Let $N$ be a $\mathbb Z$-module. Then, the map $(i\otimes_{\mathbb{Z}} 1_N):M'\otimes_{\mathbb{Z}} N \rightarrow M\otimes_{\mathbb{Z}} N$ is a monomorphism for every monomorphism $i:M'\rightarrow M$ iff $\mathbb{Z}$-module $N$ is torsion-free.
$(\Rightarrow)$:
(Assume that $N$ is finitely generated.)
Assume that exist nonzero $q\in \mathbb{Z}$ such that for every $n\in N$ we have $qn=0$. Then for every $N\ni n\neq 0$ and for every $\mathbb{Z}$-module $M$ and its submodule $M'$ we have
$M'\otimes\{n\}\cong M'\stackrel{i}{\rightarrow} M $
and $qM'\cong 0$.
Taking $M=M':=\mathbb{Z}$ we obtain $M'\cap qM =\mathbb{Z}\cap q\mathbb{Z}=q\mathbb{Z}\neq0$.
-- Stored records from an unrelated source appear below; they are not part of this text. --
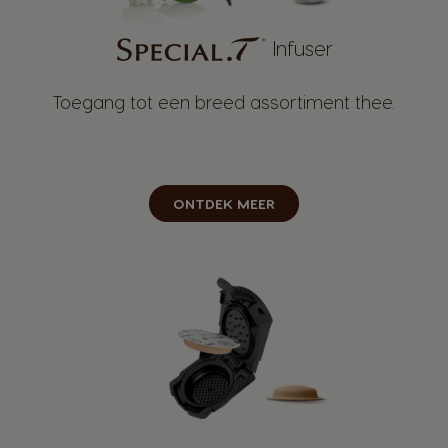
Infuser
Toegang tot een breed assortiment thee.
ONTDEK MEER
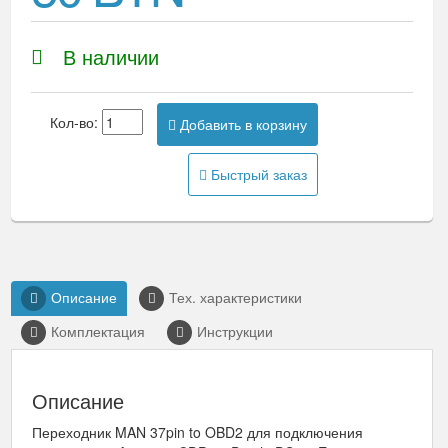
В наличии
Кол-во:
Добавить в корзину
Быстрый заказ
Описание
Тех. характеристики
Комплектация
Инструкции
Описание
Переходник MAN 37pin to OBD2 для подключения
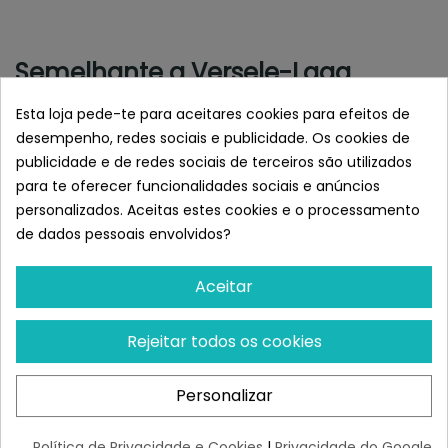
Semelhante a Versele-Laga
Prestige Pienso Para Periquitos
Esta loja pede-te para aceitares cookies para efeitos de
desempenho, redes sociais e publicidade. Os cookies de
publicidade e de redes sociais de terceiros são utilizados
para te oferecer funcionalidades sociais e anúncios
personalizados. Aceitas estes cookies e o processamento
de dados pessoais envolvidos?
Aceitar
Rejeitar todos os cookies
VERSELE-LAGA
VERSELE-LAGA
Versele-Laga Nutribird
Versele-Laga Prestige
Personalizar
G14 Original Para
Comida Gourmet Para
Grandes...
Periquitos
¡Últimas produtos!
¡Últimas produtos!
Política de Privacidade e Cookies
|
Privacidade do Google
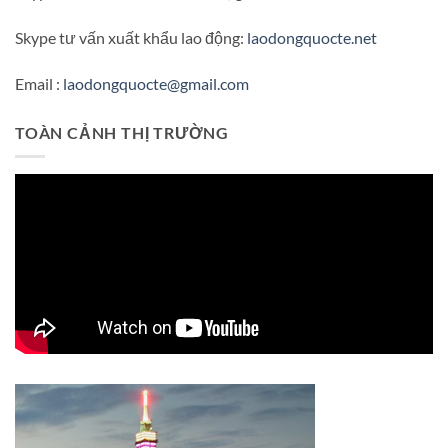
Skype tư vấn xuất khẩu lao động:
laodongquocte.net
Email :
laodongquocte@gmail.com
TOÀN CẢNH THỊ TRƯỜNG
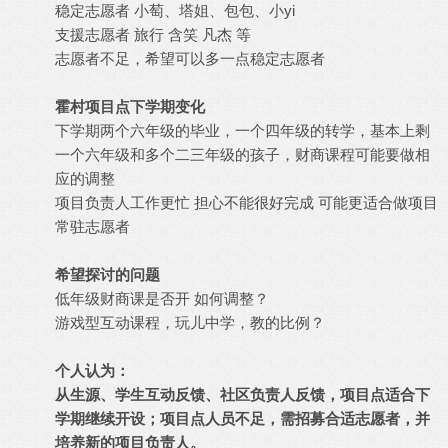
稳定志愿者 小萄、塔姐、包包、小yi
支援志愿者 旅行 含笑 凡杰 等
志愿者不足，希望可以多一点稳定志愿者
霍村项目点下学期变化
下学期两个六年级的毕业，一个四年级的转学，基本上剩
一个六年级和多个二三年级的孩子，财商课程可能要做相
应的调整
项目负责人工作更忙 担心不能很好完成 可能更适合做项目
常驻志愿者
希望探讨的问题
低年级财商课是否开 如何调整？
游戏型互动课程，玩儿中学，教的比例？
个人认为：
从生源、学生互动反馈、社区负责人反馈，项目点适合下
学期继续开设；项目点人员不足，需招募合适志愿者，并
培养新的项目负责人。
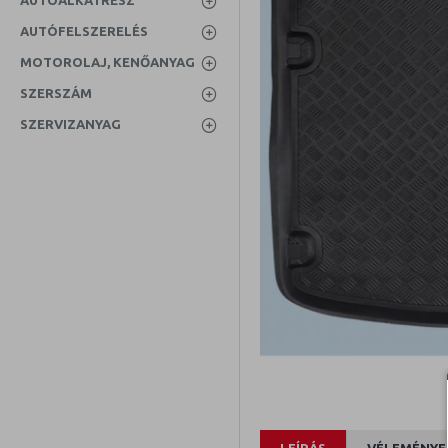
AUTÓALKATRÉSZ
AUTÓFELSZERELÉS
MOTOROLAJ, KENŐANYAG
SZERSZÁM
SZERVIZANYAG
If $N$ is finitely generated then we can use fact that $\ker\left(M'\otimes \left(\mathbb{Z}/q\mathbb{Z}\right)\rightarrow M\otimes \left(\mathbb{Z}/q\mathbb{Z}\right)\right)\cong \left(M'\cap qM\right)/qM'$, but in this case we obtain $q\mathbb{Z}\cong 0$, which is contradiction.
Is it good?
$(\Leftarrow)$
Propably I should use this theorem, but I have no idea how to continue it. Any hints ?
I would suggest the following proof which one can find it in Rotman's book (An Introduction to homological algebra p134). I also assume $_{\mathbb{Z}}N$ is f.g as you used it like that in your proof.
Let $N$ be a f.g. $\mathbb{Z}$-module. If $N$ is torsion-free, then it is free, by using the fundamental theorem of finitely generated modules over a PID. Thus, $-\otimes_{\mathbb{Z}}N$ takes monomorphisms to monomorphisms.
Conversely, we have $0\to {}_{\mathbb{Z}}\mathbb{Z}\to {}_{\mathbb{Z}}\mathbb{Q}$, but by the condition we obtain the exact sequence $0\to\mathbb{Z}\otimes_{\mathbb{Z}}N\to\mathbb{Q}\otimes_{\mathbb{Z}}N$. Hence, $N\simeq\mathbb{Z}\otimes_{\mathbb{Z}}N$ is a $\mathbb{Z}$-submodule of a torsion-free module $\mathbb{Q}\otimes_{\mathbb{Z}}N$, since $\mathbb{Q}\otimes_{\mathbb{Z}}N$ is a $\mathbb{Q}$-vector space. But any submodule of a torsion-free module is torsion-free, which implies what we wanted.